BEGIN Provided records

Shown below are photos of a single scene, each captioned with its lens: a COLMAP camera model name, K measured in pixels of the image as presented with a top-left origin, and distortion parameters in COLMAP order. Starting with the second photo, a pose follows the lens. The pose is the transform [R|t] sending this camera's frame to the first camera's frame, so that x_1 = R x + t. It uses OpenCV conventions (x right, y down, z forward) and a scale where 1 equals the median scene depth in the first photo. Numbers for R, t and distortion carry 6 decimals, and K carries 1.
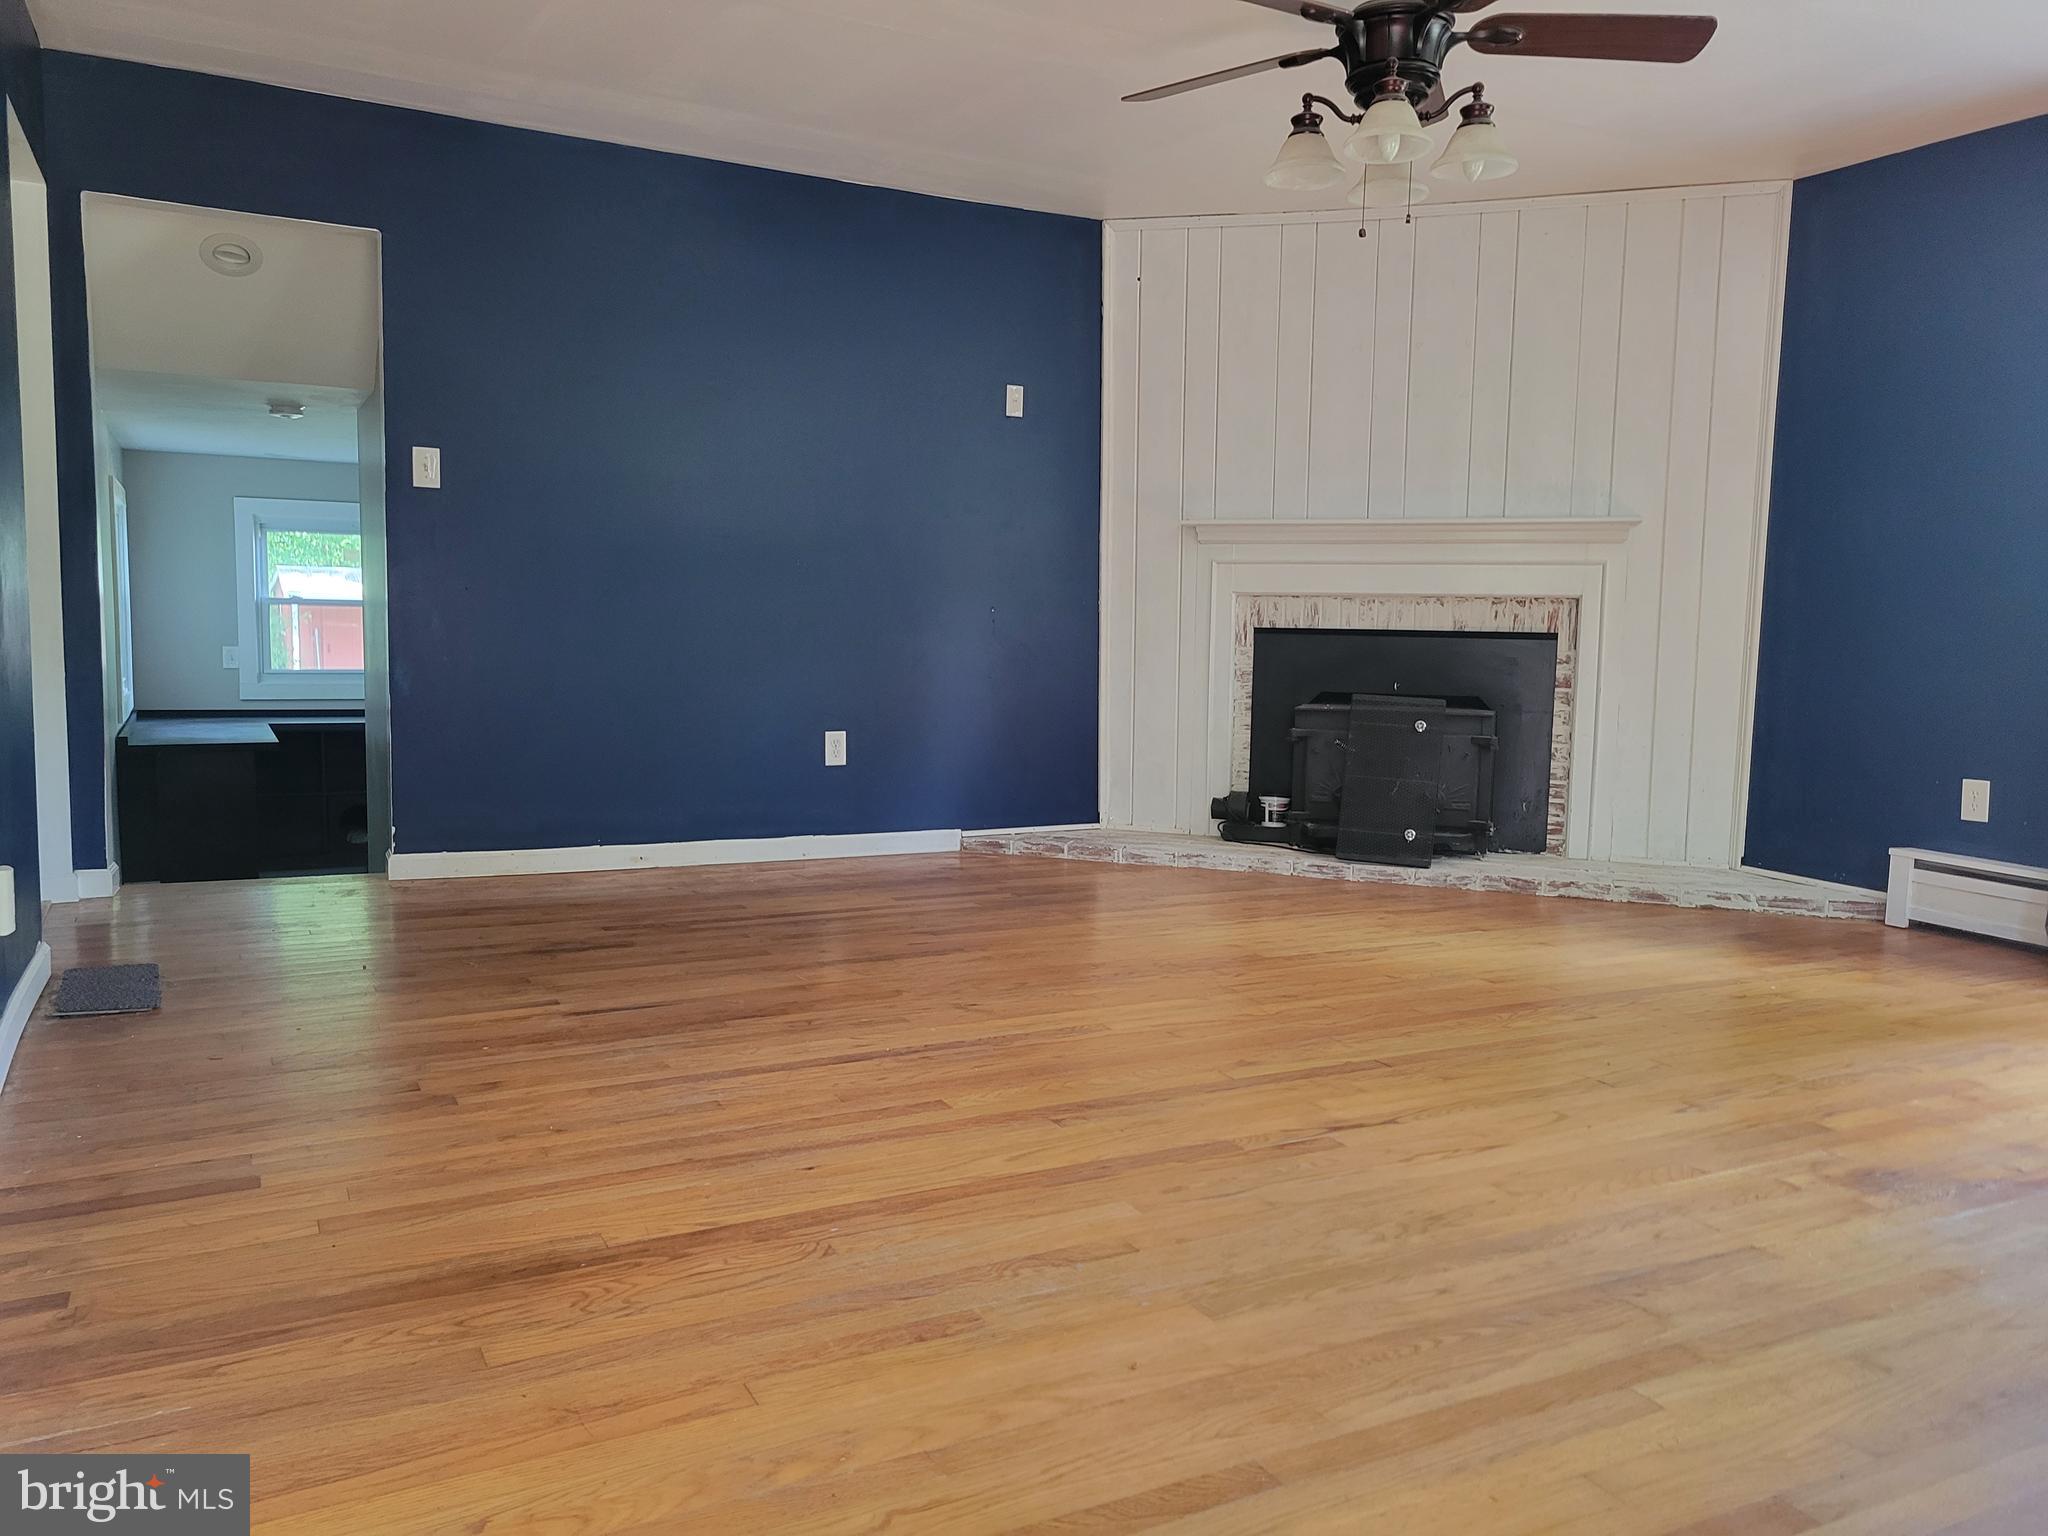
lens RADIAL K [[1543.5, 0, 1011.7], [0, 1543.5, 764.4], [0, 0, 1]] dist [0.040116, -0.009912]
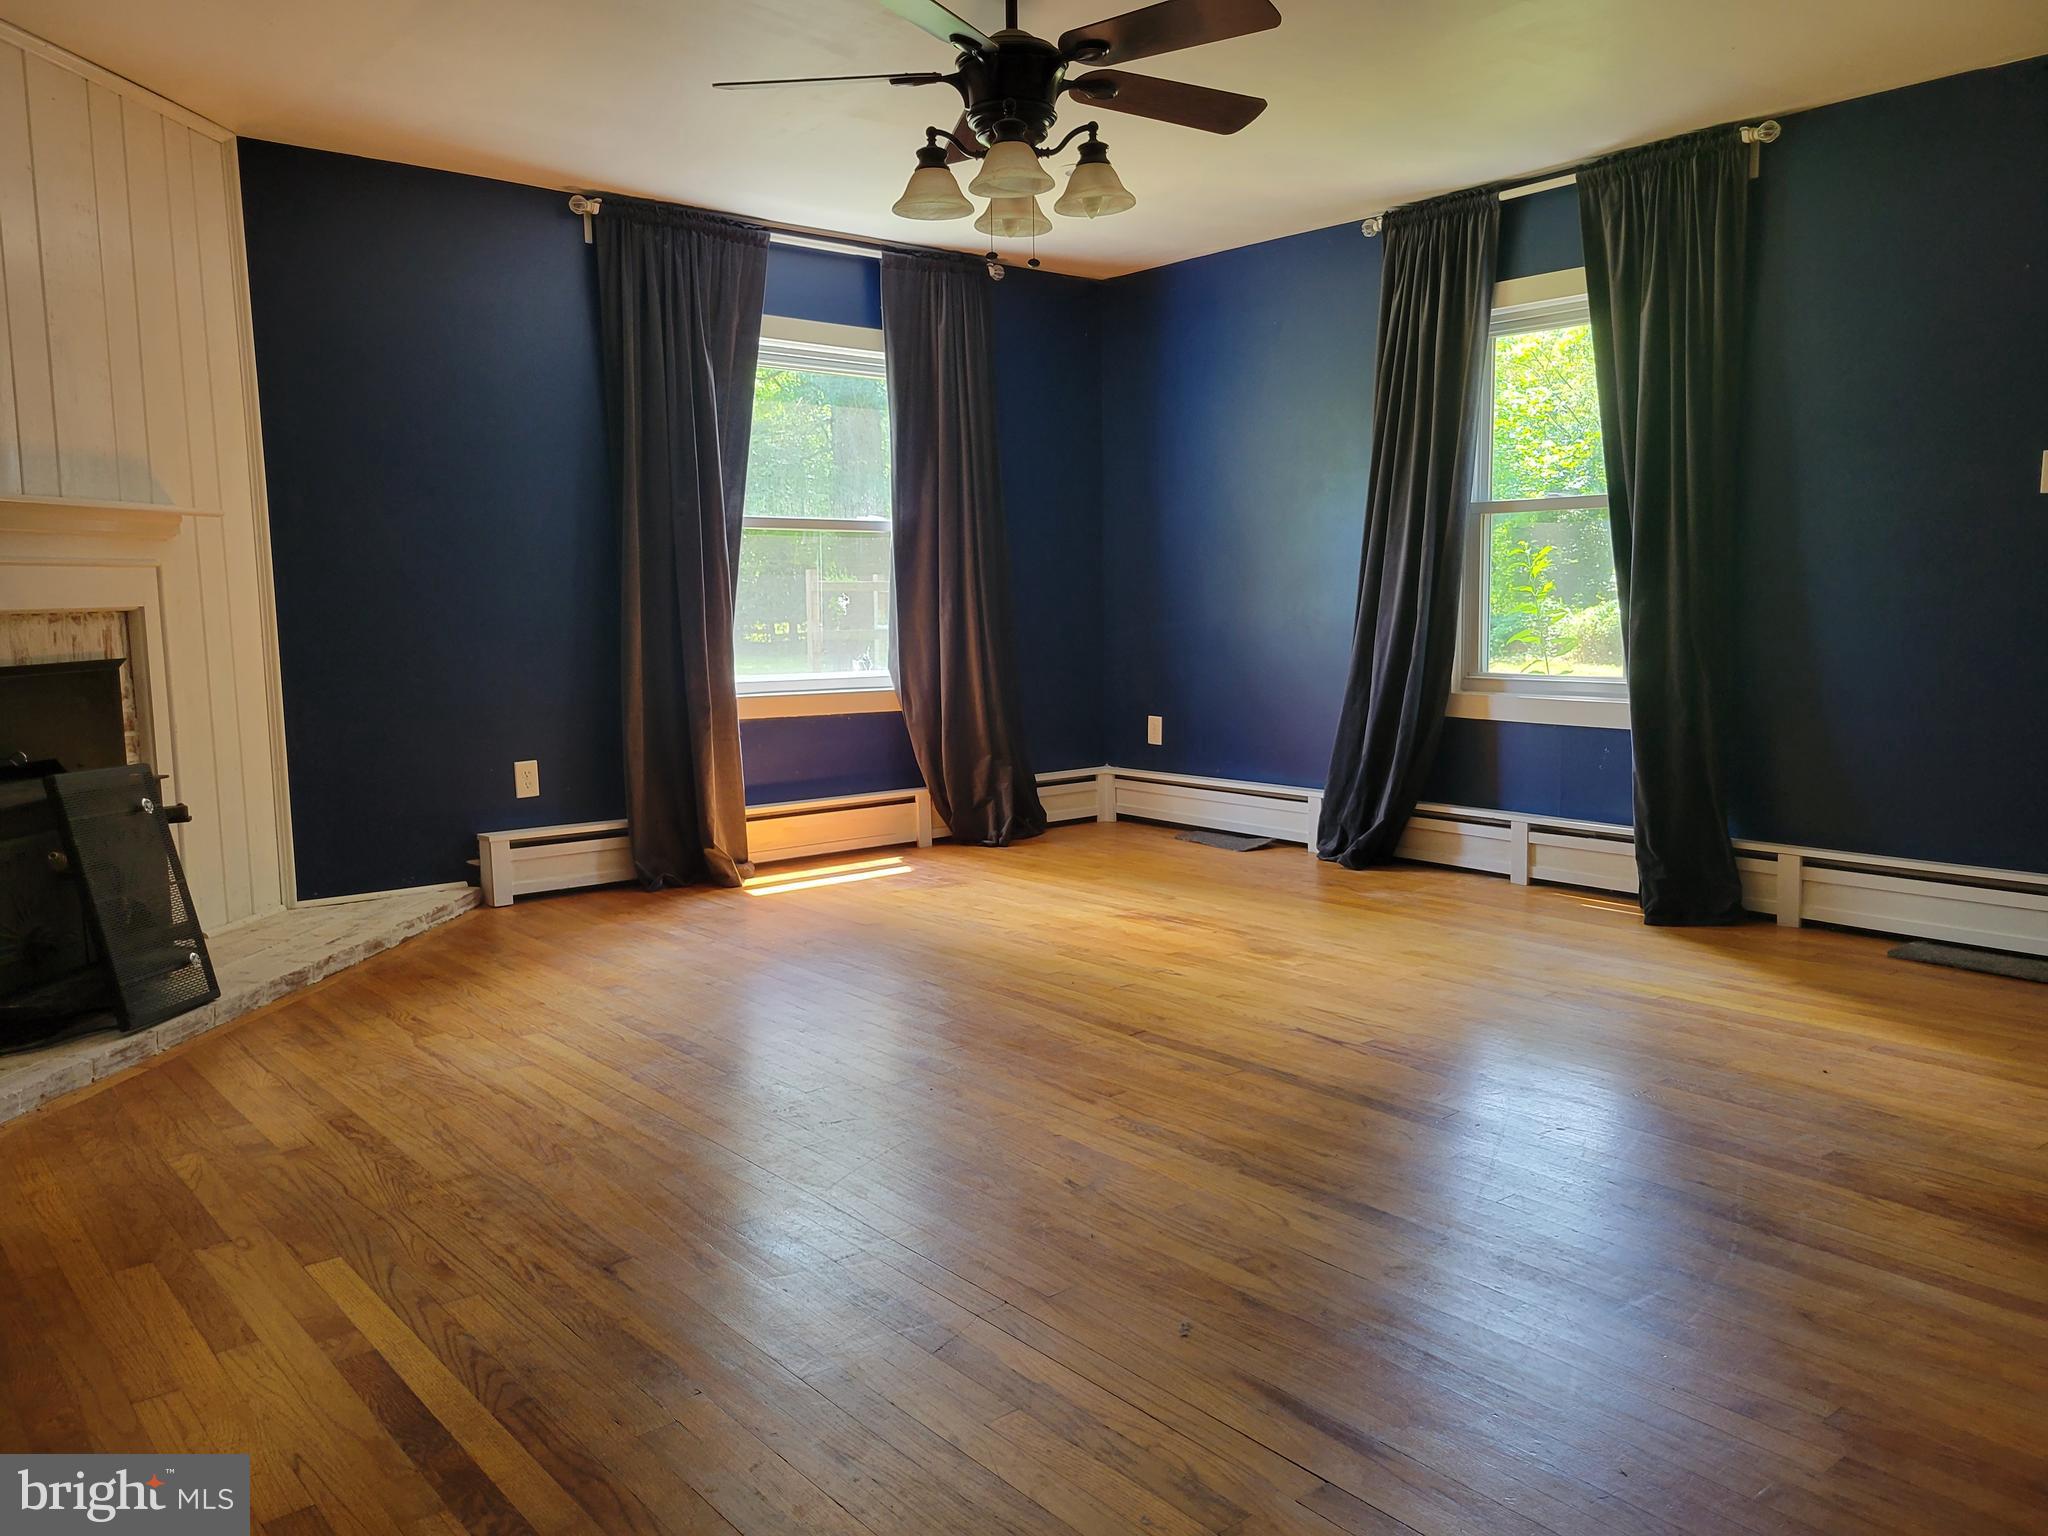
lens RADIAL K [[1543.5, 0, 1021.4], [0, 1543.5, 766.3], [0, 0, 1]] dist [0.040116, -0.009912]
pose [[-0.211898, -0.134203, 0.968033, -0.826505], [0.105970, 0.981531, 0.159270, -0.190542], [-0.971529, 0.136332, -0.193763, 1.307076]]
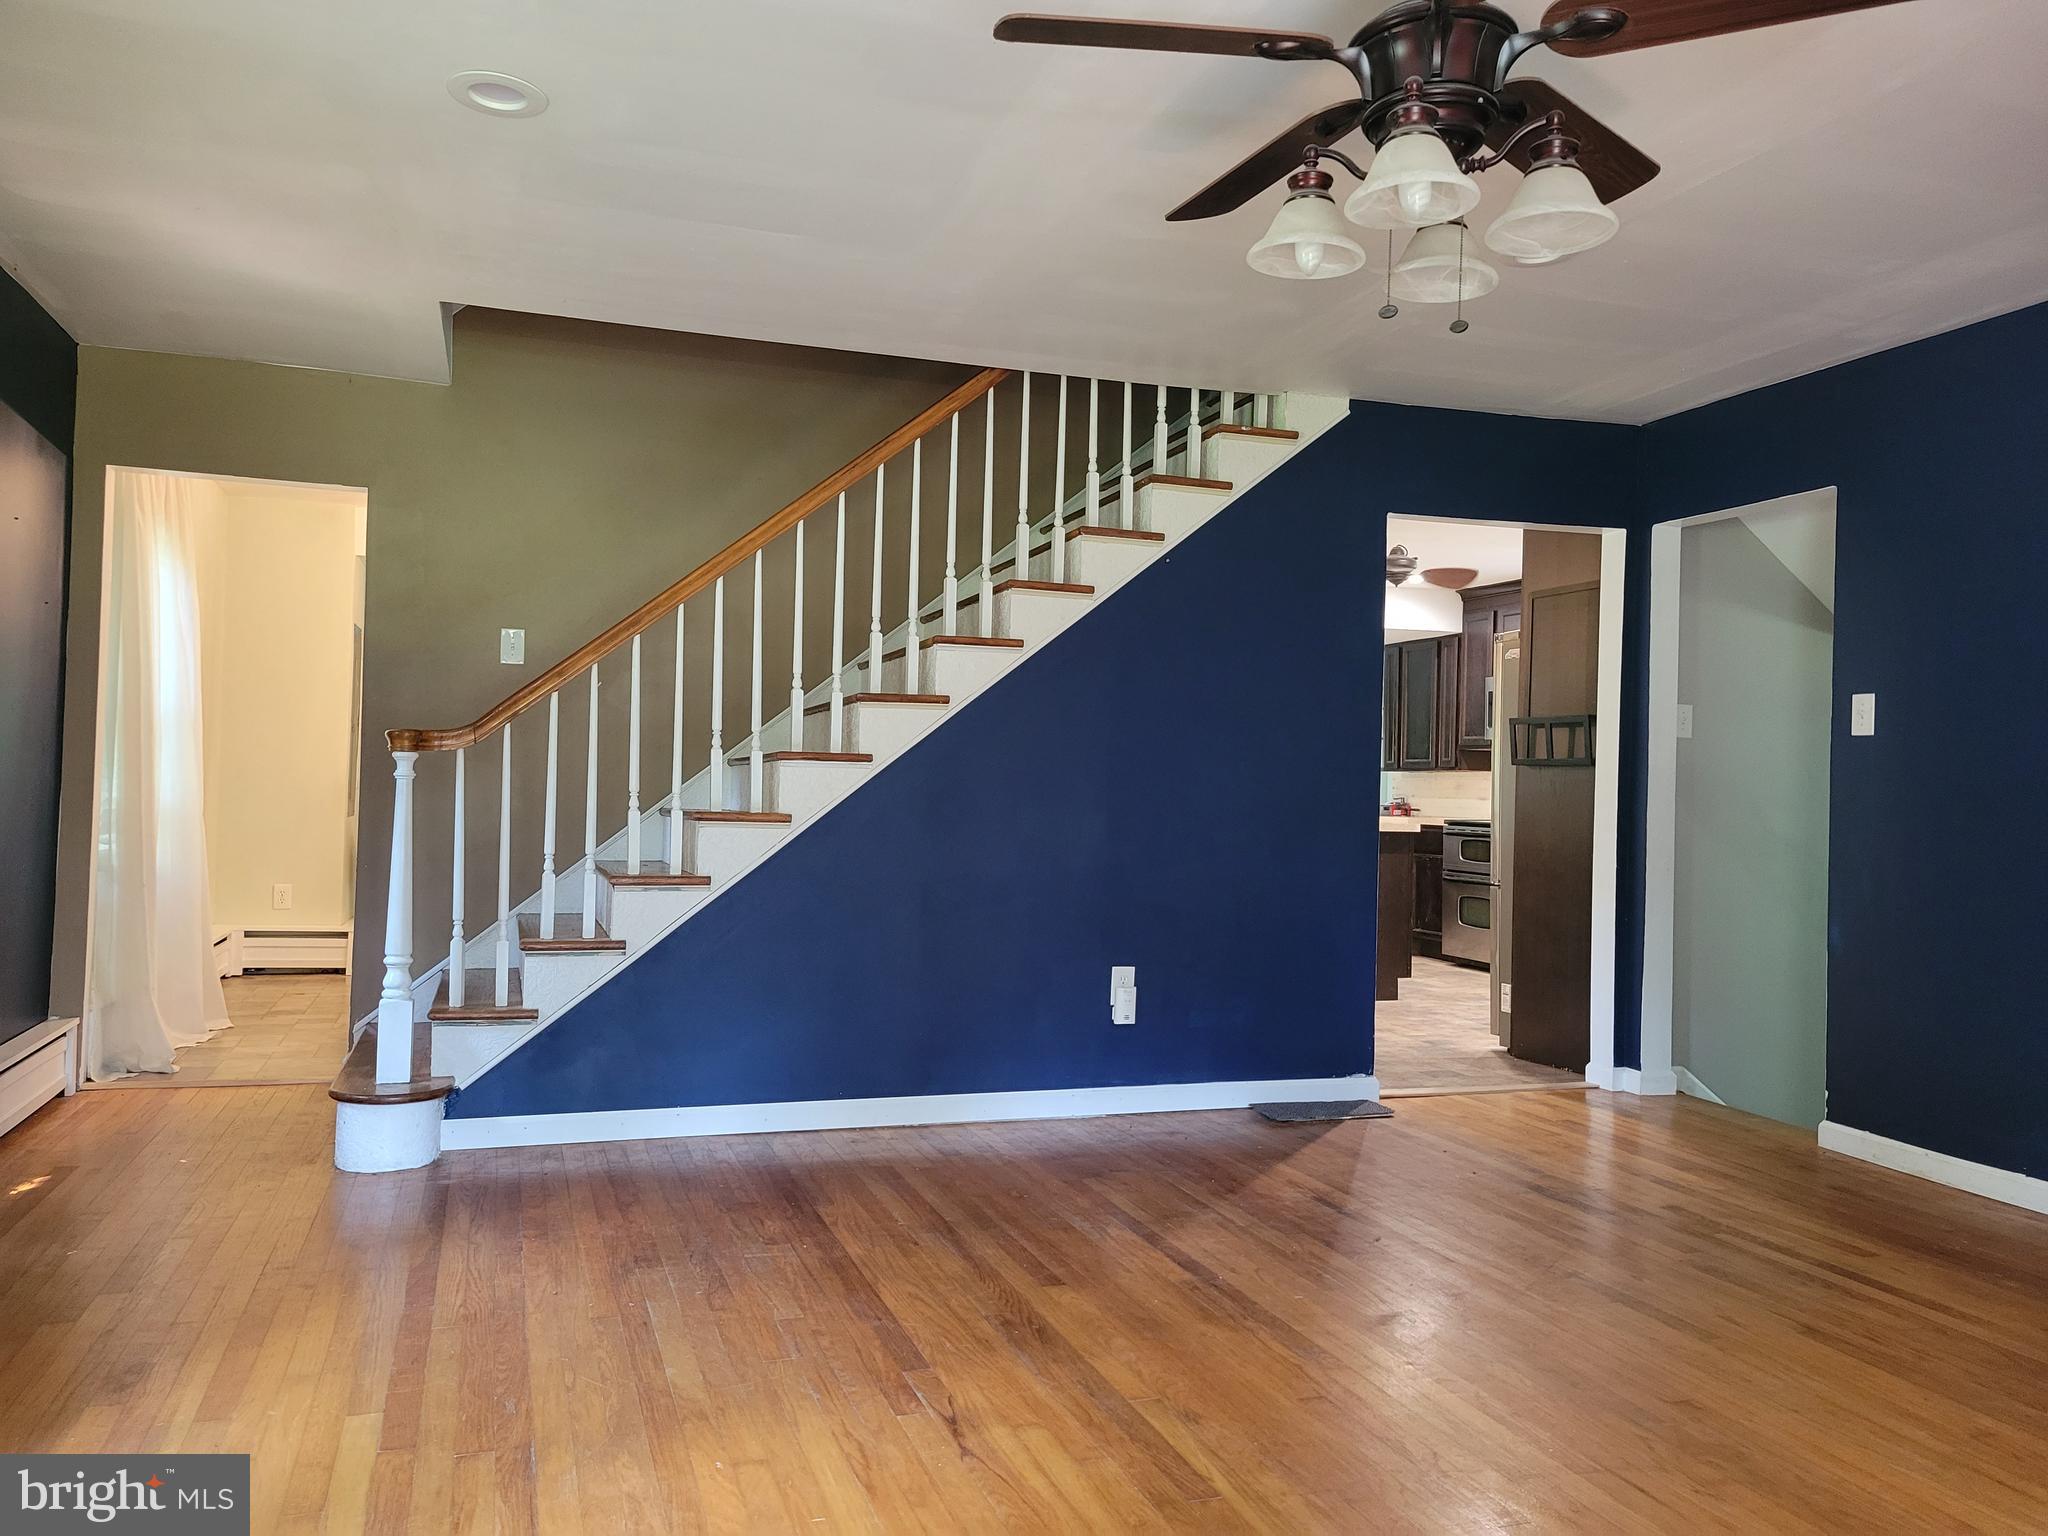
lens RADIAL K [[1543.5, 0, 1007.6], [0, 1543.5, 768.2], [0, 0, 1]] dist [0.040116, -0.009912]
pose [[-0.164964, -0.037285, -0.985595, 0.998867], [-0.126239, 0.991864, -0.016393, -0.120383], [0.978187, 0.121716, -0.168329, 1.017438]]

END Provided records

The records above are to be transcribed word for word. Skip the images.

Shown below are photos of a single scene, each captioned with its lens: a COLMAP camera model name, K measured in pixels of the image as presented with a top-left origin, and distortion parameters in COLMAP order. Starting with the second photo, a pose follows the lens. The pose is the transform [R|t] sending this camera's frame to the first camera's frame, so that x_1 = R x + t. It uses OpenCV conventions (x right, y down, z forward) and a scale where 1 equals the median scene depth in the first photo. Numbers for R, t and distortion carry 6 decimals, and K carries 1.
lens RADIAL K [[1543.5, 0, 1011.7], [0, 1543.5, 764.4], [0, 0, 1]] dist [0.040116, -0.009912]
lens RADIAL K [[1543.5, 0, 1021.4], [0, 1543.5, 766.3], [0, 0, 1]] dist [0.040116, -0.009912]
pose [[-0.211898, -0.134203, 0.968033, -0.826505], [0.105970, 0.981531, 0.159270, -0.190542], [-0.971529, 0.136332, -0.193763, 1.307076]]
lens RADIAL K [[1543.5, 0, 1007.6], [0, 1543.5, 768.2], [0, 0, 1]] dist [0.040116, -0.009912]
pose [[-0.164964, -0.037285, -0.985595, 0.998867], [-0.126239, 0.991864, -0.016393, -0.120383], [0.978187, 0.121716, -0.168329, 1.017438]]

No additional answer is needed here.